EXPORT - If an export license is required under the export regulations of the U.S. Government, Department of Commerce, Bureau of Foreign Commerce, Washington, D.C., it shall be obtained by Buyer prior to Seller's shipment of Products to Buyer. Buyer shall supply import license, if required. Seller reserves all rights to any drawback of U.S. Customs Duties, if obtainable. Any claim or controversy arising out of or relating to this contract, or the breach thereof, shall be settled by arbitration conducted in English in Milwaukee, Wisconsin, U.S.A. and decided by a single arbitrator in accordance with the Rules of the American Arbitration Association. Judgment upon the award of the Arbitrator(s) may be entered in any court having jurisdiction thereof.

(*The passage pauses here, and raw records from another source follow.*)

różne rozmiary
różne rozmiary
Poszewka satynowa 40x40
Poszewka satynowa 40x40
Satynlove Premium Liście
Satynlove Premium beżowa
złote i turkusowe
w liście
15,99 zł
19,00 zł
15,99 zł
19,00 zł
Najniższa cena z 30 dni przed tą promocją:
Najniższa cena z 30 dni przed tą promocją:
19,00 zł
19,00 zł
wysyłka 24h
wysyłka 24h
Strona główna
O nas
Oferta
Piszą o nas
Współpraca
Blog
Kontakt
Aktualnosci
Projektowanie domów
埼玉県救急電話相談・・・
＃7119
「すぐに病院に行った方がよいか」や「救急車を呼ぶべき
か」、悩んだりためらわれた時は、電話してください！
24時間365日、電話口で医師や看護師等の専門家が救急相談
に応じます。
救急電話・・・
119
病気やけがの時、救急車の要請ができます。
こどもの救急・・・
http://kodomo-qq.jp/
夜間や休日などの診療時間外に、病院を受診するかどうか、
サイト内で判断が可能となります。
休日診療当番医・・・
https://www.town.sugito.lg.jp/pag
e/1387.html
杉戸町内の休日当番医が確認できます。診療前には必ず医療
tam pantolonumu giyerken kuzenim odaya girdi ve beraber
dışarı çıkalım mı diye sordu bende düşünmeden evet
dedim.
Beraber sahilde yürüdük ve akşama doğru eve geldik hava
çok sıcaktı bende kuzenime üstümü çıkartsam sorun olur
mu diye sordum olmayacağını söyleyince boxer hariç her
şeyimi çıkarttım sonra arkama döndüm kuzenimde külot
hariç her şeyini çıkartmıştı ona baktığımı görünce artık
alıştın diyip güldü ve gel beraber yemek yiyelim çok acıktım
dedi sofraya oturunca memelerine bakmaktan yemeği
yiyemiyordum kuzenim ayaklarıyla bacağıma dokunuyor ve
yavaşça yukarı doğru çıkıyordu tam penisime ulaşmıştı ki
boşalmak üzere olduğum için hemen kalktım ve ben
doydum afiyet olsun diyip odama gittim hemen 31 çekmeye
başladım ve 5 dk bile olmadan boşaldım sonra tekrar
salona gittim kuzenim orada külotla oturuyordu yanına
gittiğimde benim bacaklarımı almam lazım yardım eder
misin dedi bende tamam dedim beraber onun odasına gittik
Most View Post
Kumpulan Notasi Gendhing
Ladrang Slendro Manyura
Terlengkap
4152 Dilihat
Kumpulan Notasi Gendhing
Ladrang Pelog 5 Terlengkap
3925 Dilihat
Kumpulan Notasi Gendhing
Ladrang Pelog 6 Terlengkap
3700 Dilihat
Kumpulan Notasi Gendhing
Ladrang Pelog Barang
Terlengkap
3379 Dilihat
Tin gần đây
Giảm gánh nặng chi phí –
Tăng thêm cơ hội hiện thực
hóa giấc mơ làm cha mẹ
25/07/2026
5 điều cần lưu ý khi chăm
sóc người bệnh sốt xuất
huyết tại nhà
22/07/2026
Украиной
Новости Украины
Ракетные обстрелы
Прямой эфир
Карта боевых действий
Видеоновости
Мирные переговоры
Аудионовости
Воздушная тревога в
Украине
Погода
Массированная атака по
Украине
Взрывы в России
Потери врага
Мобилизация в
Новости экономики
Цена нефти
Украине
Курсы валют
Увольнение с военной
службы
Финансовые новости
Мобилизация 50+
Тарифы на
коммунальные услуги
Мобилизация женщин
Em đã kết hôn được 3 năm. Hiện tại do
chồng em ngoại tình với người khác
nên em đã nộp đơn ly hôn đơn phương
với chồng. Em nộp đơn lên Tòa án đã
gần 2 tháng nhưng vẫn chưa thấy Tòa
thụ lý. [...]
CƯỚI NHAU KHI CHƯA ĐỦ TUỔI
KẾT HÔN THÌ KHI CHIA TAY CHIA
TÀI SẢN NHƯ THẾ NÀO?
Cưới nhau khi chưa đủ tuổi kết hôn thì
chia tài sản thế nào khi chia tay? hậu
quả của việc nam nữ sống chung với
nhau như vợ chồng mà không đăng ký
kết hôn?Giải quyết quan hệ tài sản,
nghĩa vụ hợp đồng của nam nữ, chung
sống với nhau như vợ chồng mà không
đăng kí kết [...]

GOVERNING LAW - This Contract shall be governed by and construed in accordance with the laws of the State of Wisconsin, without regard to the conflicts of law principles of such State, except that the United Nations Convention on Contracts for the International Sale of Goods, if otherwise applicable pursuant to such laws, shall be excluded in favor of the Uniform Commercial Code as in effect at the time in the State of Wisconsin.
LIMITATION OF LIABILITY - IN NO EVENT SHALL SELLER BE LIABLE FOR LOSS OF PROFITS, INDIRECT, SPECIAL, CONSEQUENTIAL, OR OTHER SIMILAR DAMAGES ARISING OUT OF ANY BREACH OF THIS CONTRACT OR OBLIGATIONS UNDER THE CONTRACT. SELLER SHALL NOT BE LIABLE FOR ANY DAMAGES CAUSED BY DELAY IN SHIPMENT, INSTALLATION OR FURNISHING OF EQUIPMENT OR SERVICES UNDER THIS CONTRACT.